Imagine a future where vehicles can 'talk' in real time! Researchers are working on an intelligent transportation system where vehicles communicate with each other, warning about traffic delays, allowing a single driver to control multiple vehicles and routing vehicles around hazardous road conditions.
They have already developed a model to improve the clarity of the vehicle-to-vehicle (V2V) transmissions needed to make that concept a reality.
"The model helps us understand how the V2V signals are distorted. And understanding how the signal may be distorted allows you to design a signal that is less likely to become distorted in the first place," said Dr Dan Stancil, head of North Carolina State University's department of electrical and computer engineering and co-author of a paper on the work.

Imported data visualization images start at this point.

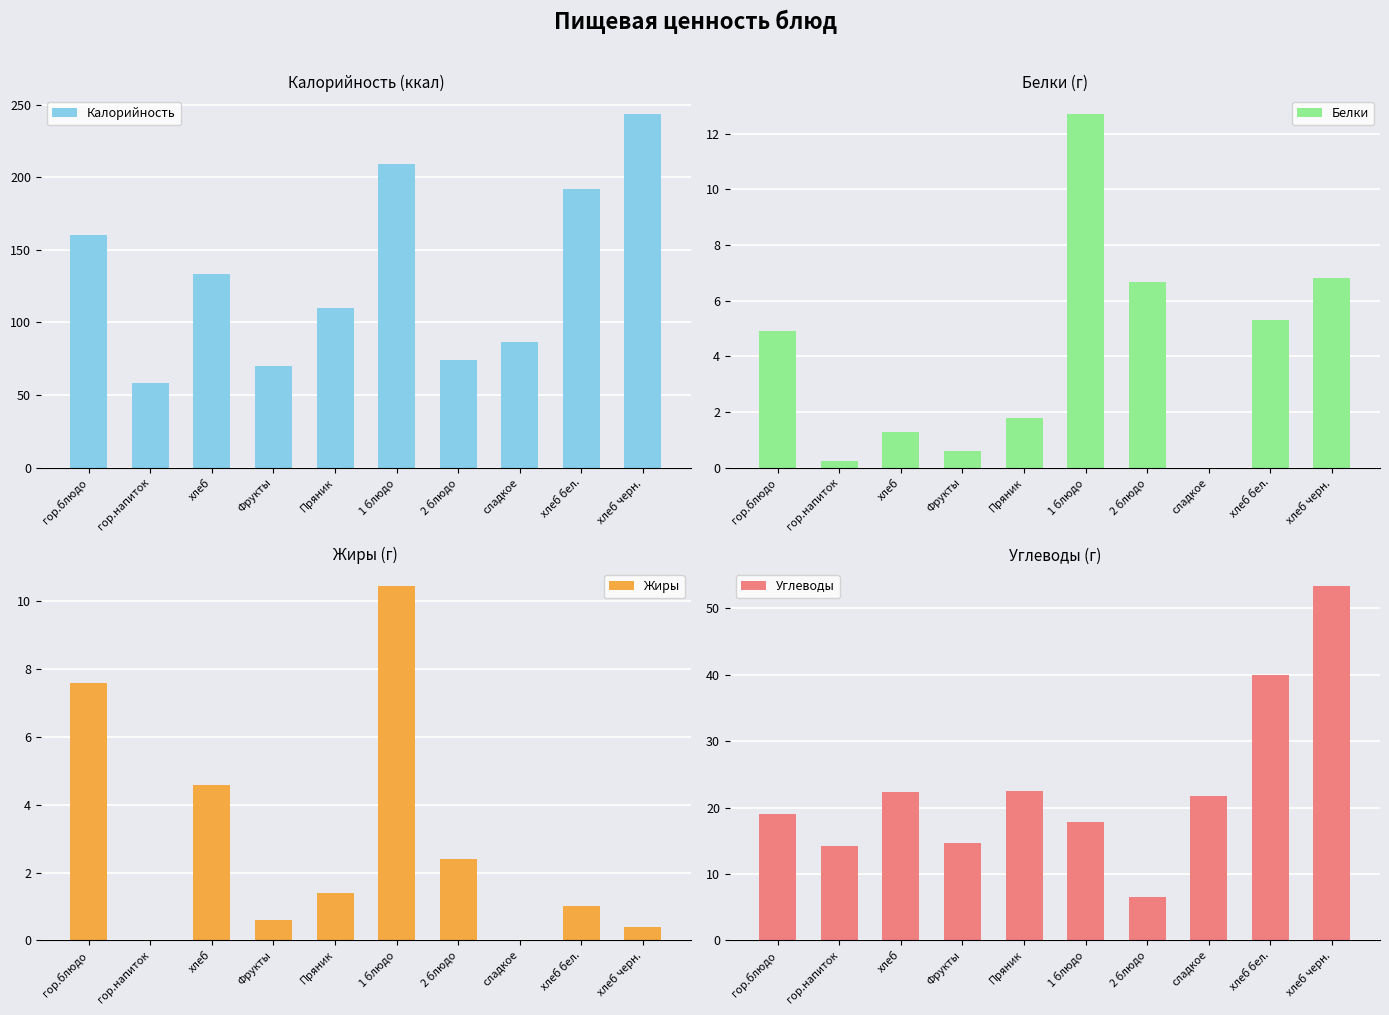

At which category is the sum across all series the highest?

хлеб черн.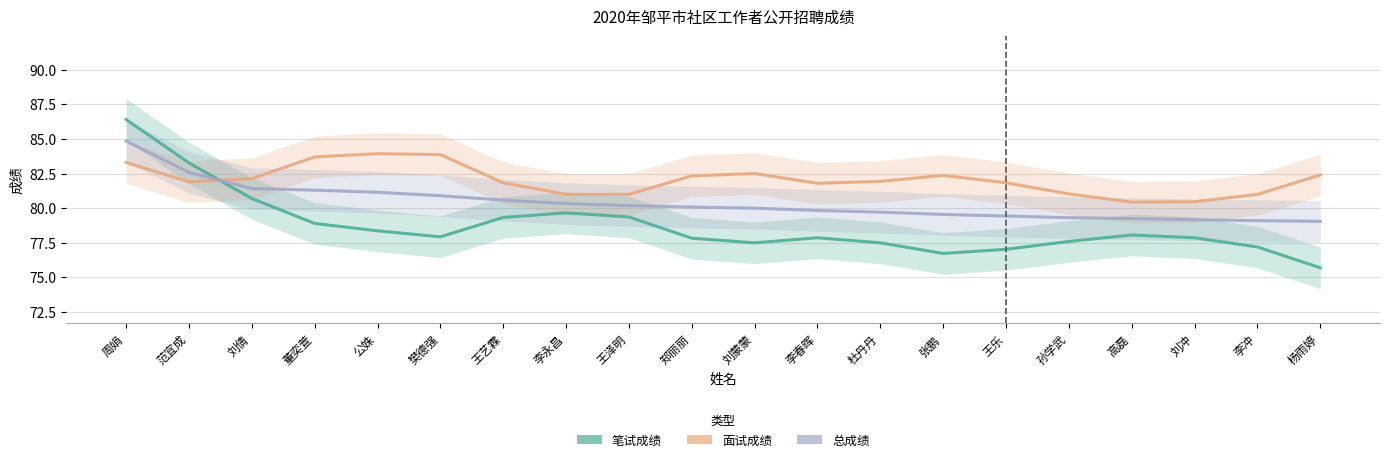

Which category has the highest value in the 总成绩 series?

周娟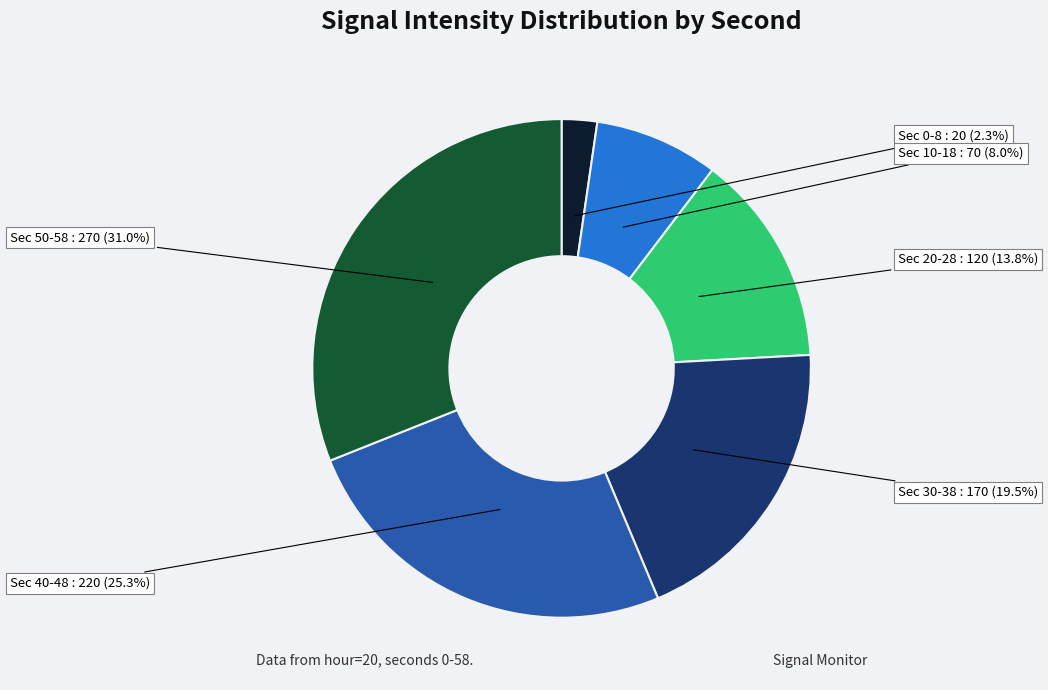

Is there any slice that represents more than half of the pie?

No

"One advantage of this sort of direct communication between vehicles is that it has very little time delay, and could warn you to apply the brakes in response to an event only hundreds of yards away," added Stancil.
V2V communication relies on transmitting data via radio frequencies in a specific band.
But the transmission is complicated by the fact that both the transmitter and the receiver are in motion and by the reflected radio waves, or radio echoes, that bounce off of passing objects. These variables can distort the signal, causing errors in the data.
The new model accounts for the motion of the transmitter and receiver, but previous models have done that as well.
The researchers recognised that most roads are lined with objects that run parallel to the road itself, such as trees, gas stations or parked cars. This means the objects that can reflect radio waves are not uniformly distributed in all directions.
By accounting for this parallel distribution of objects, the researchers were able to create a model that more accurately describes how radio signals will be affected by their surroundings.
That information can be used to adjust the transmission signal to improve the clarity of the data transmission. In addition, the model is relatively simple to calculate and does not require a powerful computer.
"We want to continue fine-tuning the model, but the next step is to incorporate this information into V2V technology to improve the reliability of V2V signals," Stancil said.